I was similarly saddened when I got to the end. I loved his final message–it is never too late.
I just told my husband you, too, cried at the end. Then I thought, “No. I’m not quoting Brian accurately.” I checked here and revised my statement to: “He was similarly saddened.”
Hubby cracked up. I speak guy!
I always get more than expected from your posts. I look forward to each Wednesday’s missive.
I was interested this week in checking out your book. I did run into a problem however: If I don’t see a price on the first page of an offer, I look no further.
Like most things that happen to us in life our stories are both personal and impersonal. Personal because of our own unique journey through it, and impersonal because everyone else has or is going through the same thing; both historically and into the future. Our stories are not unique only our journey through it.

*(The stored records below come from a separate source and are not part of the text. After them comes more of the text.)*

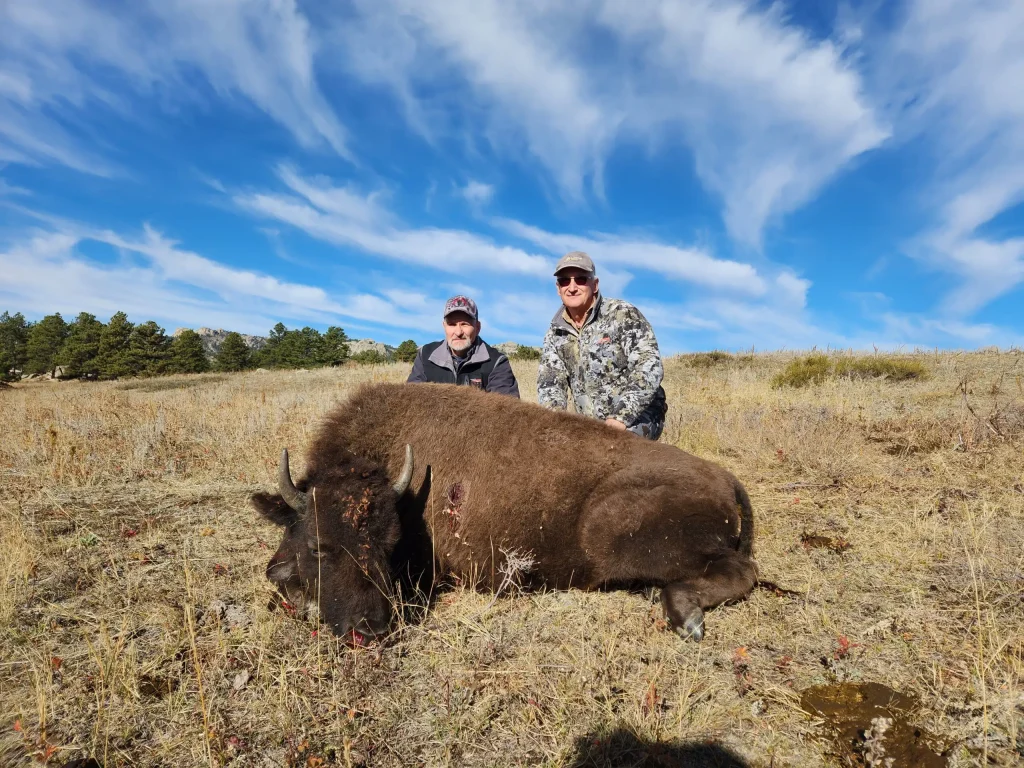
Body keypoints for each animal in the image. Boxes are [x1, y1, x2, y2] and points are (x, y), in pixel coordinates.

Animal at [252, 383, 757, 643]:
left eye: (390, 544)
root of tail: (724, 476)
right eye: (318, 545)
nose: (370, 629)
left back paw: (684, 615)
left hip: (614, 531)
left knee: (742, 571)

One more quick thing about Steve’s book, at least for now. Did anyone else love the (mostly) short chapters as much as I did? There’s something very satisfying about that format! And it makes any one particular concept “pop.”

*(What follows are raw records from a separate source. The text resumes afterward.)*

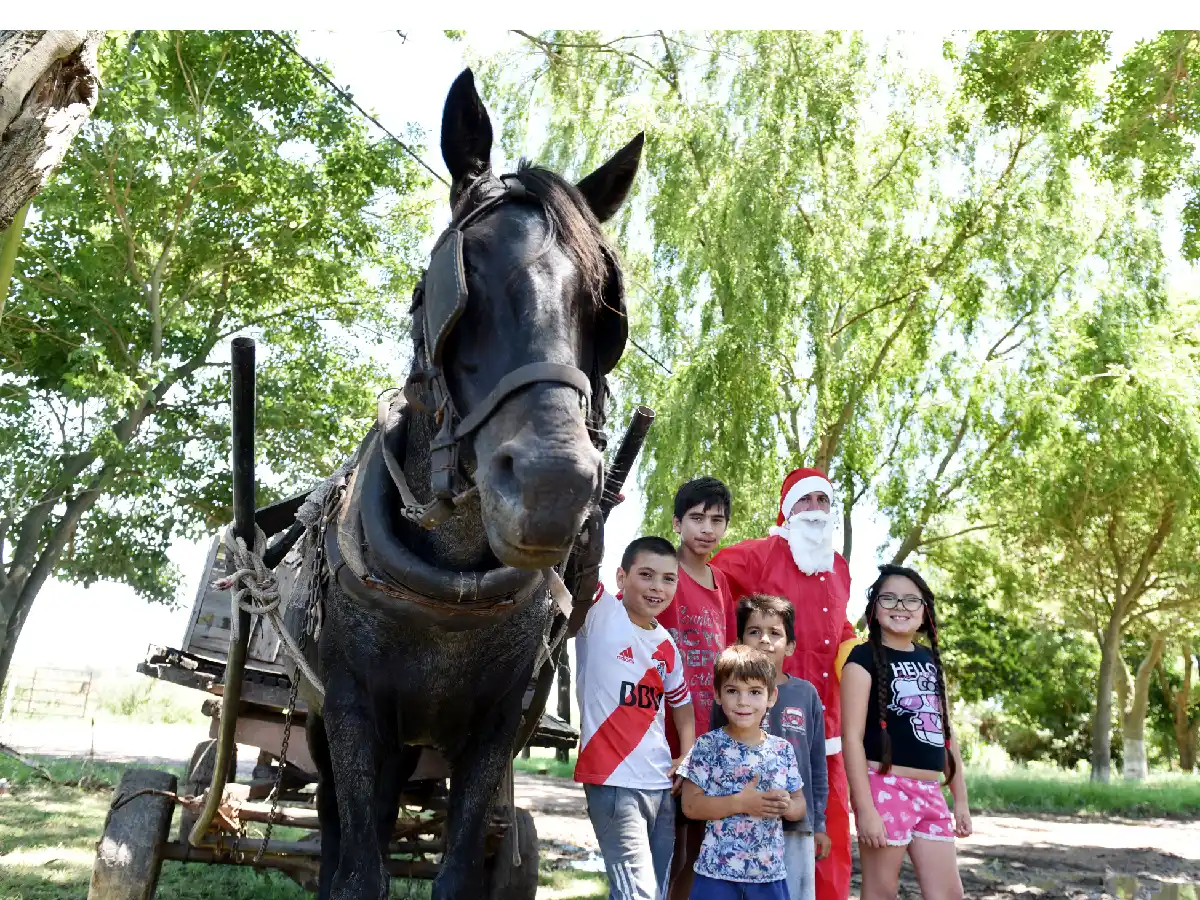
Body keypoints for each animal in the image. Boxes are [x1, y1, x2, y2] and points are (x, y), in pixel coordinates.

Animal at [299, 69, 643, 900]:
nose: (553, 486)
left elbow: (456, 872)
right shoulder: (353, 712)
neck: (449, 590)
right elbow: (360, 873)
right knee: (337, 830)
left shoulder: (498, 729)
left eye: (602, 305)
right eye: (462, 274)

I do like the format. Bite-sized and digestible.
Yes, I like that and noticed that too! As you said, there’s something very satisfying about the way he uses that format/technique.

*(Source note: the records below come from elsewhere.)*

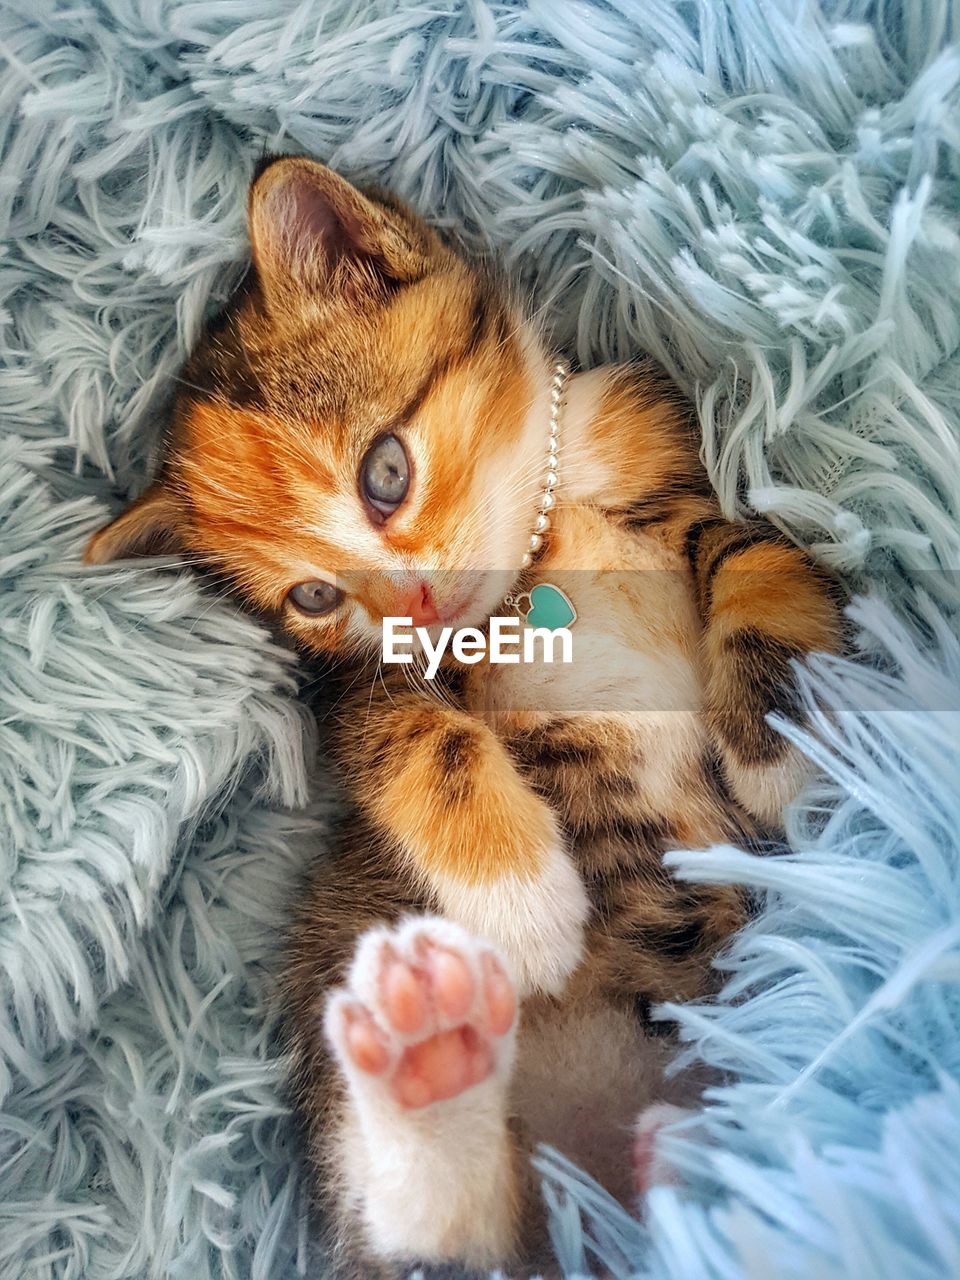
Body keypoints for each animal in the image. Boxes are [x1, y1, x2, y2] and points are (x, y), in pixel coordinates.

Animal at [88, 154, 839, 1274]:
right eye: (314, 596)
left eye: (385, 473)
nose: (418, 608)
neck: (534, 558)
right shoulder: (360, 688)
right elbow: (413, 738)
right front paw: (524, 902)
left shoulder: (668, 463)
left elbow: (754, 553)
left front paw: (785, 739)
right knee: (443, 1233)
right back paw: (429, 1059)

Here’s something worth watching (~13 minutes). A 60 Minutes profile of music producer Rick Rubin. Talk about somebody who’s hearing the Muse:
When I was nine, my mother gave me a blank journal for Christmas. It was the best gift I’d ever (or would ever) receive. I got in the habit of saving my story. And I’ll always wonder how my life has been different for having approached it AS a story.
Even as a waitress, I was forever jotting down notes on cocktail napkins and stuffing them in my pocket. Many years later, the detail I can call up! Six tall beers come to mind, crashing down in slow motion as the entire restaurant falls silent and I try to figure out what to say to the woman in a stunning blue evening gown who’s now drenched in Summit Pale Ale.
Is that why Steve could go into so much detail about different jobs he had? He must have been taking notes as he went along, but was he doing it because he couldn’t NOT do it (which was and is me)? Or was he doing it because (at some level, maybe self-conscious) he knew it would one day be in a book (which became me, eventually)?
Has anyone who’s listened to Steve’s interviews about the book heard him address this?
Thank you so much dear Steve,
Our own lives are a wilderness story too. We fight, we conquer, we strive to face all obstacles imaginable to what end? Death is at the end of the path of us all. If that isn’t a wilderness tale! To know that you will die, but to fight hard like crazy like a stupid and crazy and risky or prudent soul.
Its also crazy to let oneself surrender to the shapes of antagonism and fanaticism etc with such an ending.
Only a few years.
Only one soul wandering in the universe.
All is in vain. But the beauty of its light and its warmth is so… beautiful. No?
“Every book, every movie, every legend, every myth is a wilderness story. They are all about a character or group of characters who are estranged or cast out from some aspect of their deeper selves.”
I’ve always found it fascinating how the “Hero’s Journey” framework is played out in so many classic/timeless stories and movies. The hero leaves the regular world, struggles, is transformed and returns.
But Steve takes this to another level with what he mentions in today’s post. This idea of being “estranged or cast out from some aspect of their deeper selves” is really quite profound! This is no doubt part of why the “Hero’s Journey” framework is so satisfying and universal.
tell me of whence you came, and what troubles ye have born
So true, Steve! It’s all about battling thru the trees, blazing our own artistic path. Going A to B means trudging thru the wilderness. Thanks for the reminder of this universal journey.
Yes, you said that correctly, Steve! It’s about cutting our own trail through the forest of convention. The path from point A to point B goes straight through the woods. Much obliged for the timely reminder of our shared path.